Vermont Workers Center is organizing a rally on May 1st at the State Capitol in Montpelier. For information about the rally watch the PSA above. To learn more about the legislation read the news coverage below.

 

Media Mobilizing Project will be in Vermont on May 1st covering the historic action to ensure that Healthcare is a Human Right.

 

Vermont Legislature Votes to Begin Designing 'Single-Payer' System

http://www.cnbc.com/id/36746400

by the Associated Press

April 23, 2010

MONTPELIER, Vt. - Vermont lawmakers made clear Friday that recently enacted federal health care reform did not go far enough toward a public model, passing legislation that could bring to the state the "public option" health insurance rejected by Washington or even a Canadian-style single-payer system.

The House version calls for that as well as a parallel design of a system with a public option for health insurance, meaning a system in which a health insurance program offered by the government would compete against those offered by private companies. The House's version also would expand previously enacted reform efforts.

Either system would require federal approval.

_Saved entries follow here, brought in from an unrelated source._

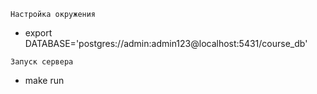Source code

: `Настройка окружения`
- export DATABASE='postgres://admin:admin123@localhost:5431/course_db'

`Запуск сервера`
- make run
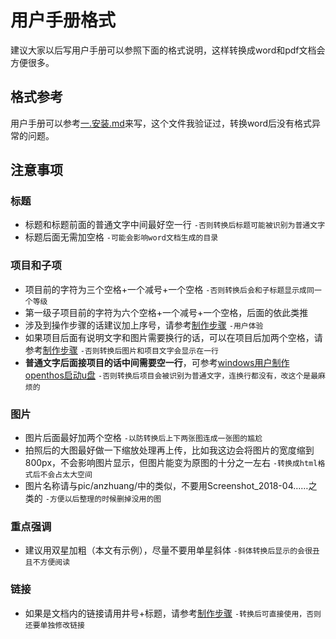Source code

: # 用户手册格式
建议大家以后写用户手册可以参照下面的格式说明，这样转换成word和pdf文档会方便很多。

## 格式参考
用户手册可以参考[一.安装.md](https://github.com/openthos/userguide-analysis/blob/master/%E4%B8%80.%E5%AE%89%E8%A3%85.md)来写，这个文件我验证过，转换word后没有格式异常的问题。

## 注意事项
### 标题
   - 标题和标题前面的普通文字中间最好空一行 `-否则转换后标题可能被识别为普通文字`
   - 标题后面无需加空格 `-可能会影响word文档生成的目录`

### 项目和子项
   - 项目前的字符为三个空格+一个减号+一个空格 `-否则转换后会和子标题显示成同一个等级`
   - 第一级子项目前的字符为六个空格+一个减号+一个空格，后面的依此类推
   - 涉及到操作步骤的话建议加上序号，请参考[制作步骤](https://github.com/openthos/userguide-analysis/blob/master/%E4%B8%80.%E5%AE%89%E8%A3%85.md#%E5%88%B6%E4%BD%9C%E6%AD%A5%E9%AA%A4) `-用户体验`
   - 如果项目后面有说明文字和图片需要换行的话，可以在项目后加两个空格，请参考[制作步骤](https://github.com/openthos/userguide-analysis/blob/master/%E4%B8%80.%E5%AE%89%E8%A3%85.md#%E5%88%B6%E4%BD%9C%E6%AD%A5%E9%AA%A4) `-否则转换后图片和项目文字会显示在一行`
   - **普通文字后面接项目的话中间需要空一行**，可参考[windows用户制作openthos启动u盘](https://github.com/openthos/userguide-analysis/blob/master/%E4%B8%80.%E5%AE%89%E8%A3%85.md#windows%E7%94%A8%E6%88%B7%E5%88%B6%E4%BD%9Copenthos%E5%90%AF%E5%8A%A8u%E7%9B%98) `-否则转换后项目会被识别为普通文字，连换行都没有，改这个是最麻烦的`
   
### 图片
   - 图片后面最好加两个空格 `-以防转换后上下两张图连成一张图的尴尬`
   - 拍照后的大图最好做一下缩放处理再上传，比如我这边会将图片的宽度缩到800px，不会影响图片显示，但图片能变为原图的十分之一左右 `-转换成html格式后不会占太大空间`
   - 图片名称请与pic/anzhuang/中的类似，不要用Screenshot_2018-04……之类的 `-方便以后整理的时候删掉没用的图`
   
### 重点强调
   - 建议用双星加粗（本文有示例），尽量不要用单星斜体 `-斜体转换后显示的会很丑且不方便阅读`
   
### 链接
   - 如果是文档内的链接请用井号+标题，请参考[制作步骤](https://github.com/openthos/userguide-analysis/blob/master/%E4%B8%80.%E5%AE%89%E8%A3%85.md#%E5%88%B6%E4%BD%9C%E6%AD%A5%E9%AA%A4) `-转换后可直接使用，否则还要单独修改链接`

The Senate focuses on single-payer as the goal, but also calls for two alternative designs. Differences will have to be worked out in a conference committee of three members from each chamber, and it's not clear what Gov. Jim Douglas, a Republican, will do with the bill.

[…]

Sen. Doug Racine, chairman of the Senate Health and Welfare Committee, said the Senate version of the bill focused mainly on designing a single-payer system, with the two still to be determined alternatives. "It's just a difference in emphasis" between the House and Senate versions, he said.

Vermont's efforts to create a public option or a single-payer insurance system could run into trouble because either would require the federal government's OK so the state could continue receiving Medicaid funding from Washington, Racine said.

But Racine, a Democratic candidate for governor, said inaction is not an option. He said the state's health care costs are expected to grow from about $5 billion in 2009 to $6 billion in 2012. That $1 billion difference about equals the state's entire general fund budget, he said.

"We need to make basic, structural reform if we're going to get costs under control," he said.